Summary: Refactor text encoding detection logic in FileReader
Product: WebKit Reporter: Jian Li <jianli>
Component: WebCore JavaScriptAssignee: Jian Li <jianli>
Severity: Normal CC: abarth, ap, darin, dimich
Priority: P2    
Version: 528+ (Nightly build)   
Hardware: All   
OS: All   
Description Flags
Proposed Patch
ap: review-, jianli: commit-queue-
Proposed Patch
jianli: commit-queue-
Proposed Patch ap: review+, jianli: commit-queue-

Description Jian Li 2010-05-14 13:09:58 PDT
This is the cleanup for the FileReader patch (https://bugs.webkit.org/show_bug.cgi?id=38157) per the comment from Adam Barth:

 +          if (m_rawData.size() >= 2 && m_rawData[0] == '\xFE' && m_rawData[1] == '\xFF') {
Yuck.  Is this in the spec?  We should move this to a more generic location.
Comment 1 Jian Li 2010-05-14 13:11:21 PDT
Created attachment 56101 [details]
Proposed Patch
Comment 2 Alexey Proskuryakov 2010-05-14 16:49:06 PDT
Comment on attachment 56101 [details]
Proposed Patch

Encoding sniffing is definitely not something the TextEncoding class should responsible for. And I think that we already have all the code for this - can't you just feed the data to TextResourceDecoder as text/plain?
Comment 3 Jian Li 2010-05-19 15:51:26 PDT
Created attachment 56525 [details]
Proposed Patch

Changed to call TextResourceDecoder::decode.
Comment 4 Alexey Proskuryakov 2010-05-19 16:26:23 PDT
+            // Per the File API spec, we SHOULD use the supplied encoding and do not check for BOM if the encoding is provided and valid.

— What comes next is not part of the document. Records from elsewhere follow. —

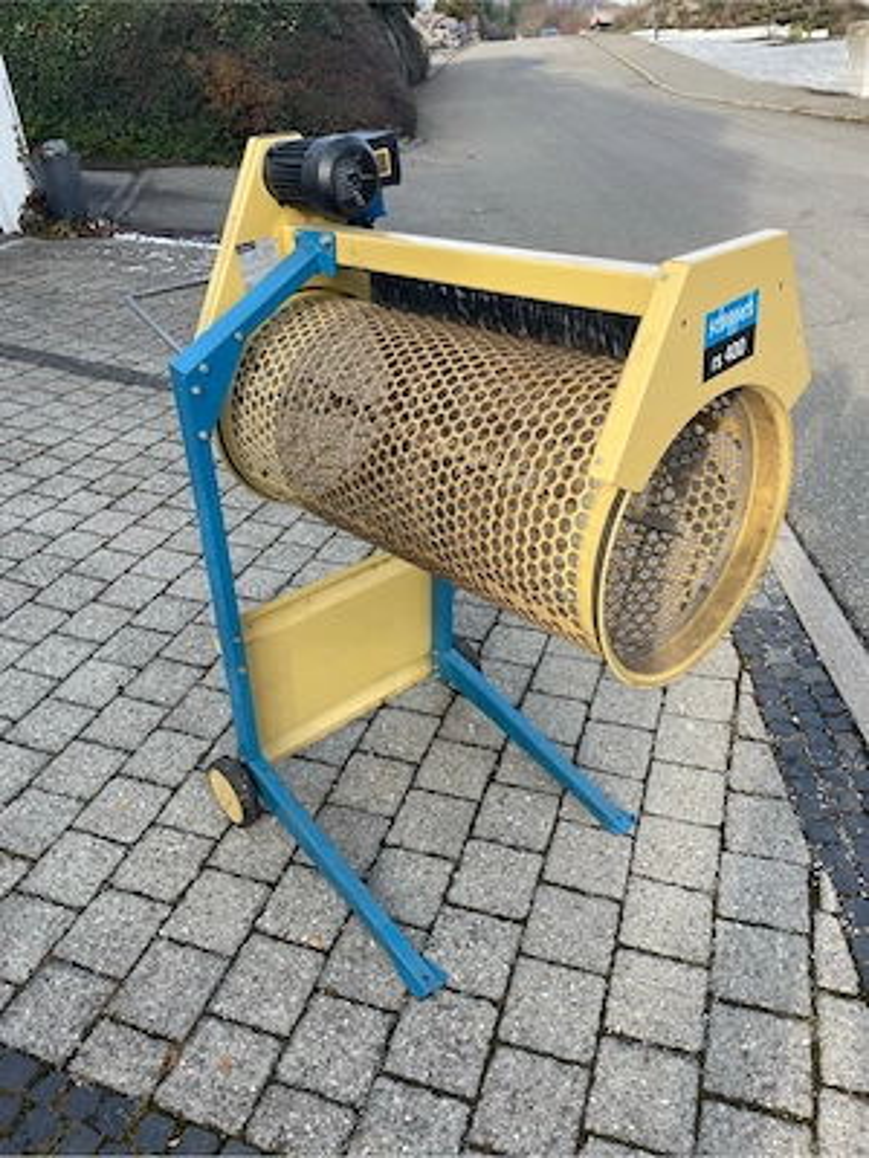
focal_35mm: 26
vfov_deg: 67.3
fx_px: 870
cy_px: 579
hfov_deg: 53.1
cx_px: 434
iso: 32
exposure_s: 1/812
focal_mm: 4.2
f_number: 1.6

Since this is SHOULD, and not a MUST, we could also ignore this requirement, like we do for Web content (it's also debatable whether it's right to always have the BOM override every other indication of character set, but that's what we do).

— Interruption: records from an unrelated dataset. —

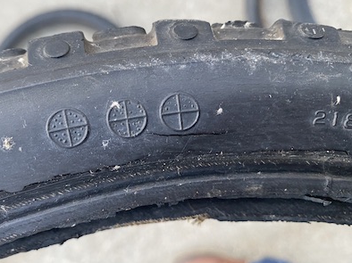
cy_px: 120
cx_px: 152
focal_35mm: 32
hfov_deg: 56.6
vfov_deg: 44.1
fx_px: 325
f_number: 1.8
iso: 160
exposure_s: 1/60
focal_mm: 4.25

I don't have a strong opinion, just wanted to point out that it might be good to be consistent within WebKit.
Comment 5 Jian Li 2010-05-19 16:40:34 PDT
Created attachment 56531 [details]
Proposed Patch

Your suggestion makes sense. I changed to ignore this requirement in order to be consistent with other part of WebKit.
Comment 6 Alexey Proskuryakov 2010-05-19 16:54:29 PDT
Comment on attachment 56531 [details]
Proposed Patch

+    m_result = m_decoder->decode(&m_rawData.at(0), m_rawData.size());

One also needs to call flush() to make sure that e.g. incomplete UTF-8 sequences at the end get converted to U+FFFD REPLACEMENT CHARACTER, and to be generally compatible with TextResourceDecoder design.

r=me if you call flush() and append the result.
Comment 7 Jian Li 2010-05-19 17:25:15 PDT
Fixed as suggested and committed as http://trac.webkit.org/changeset/59797.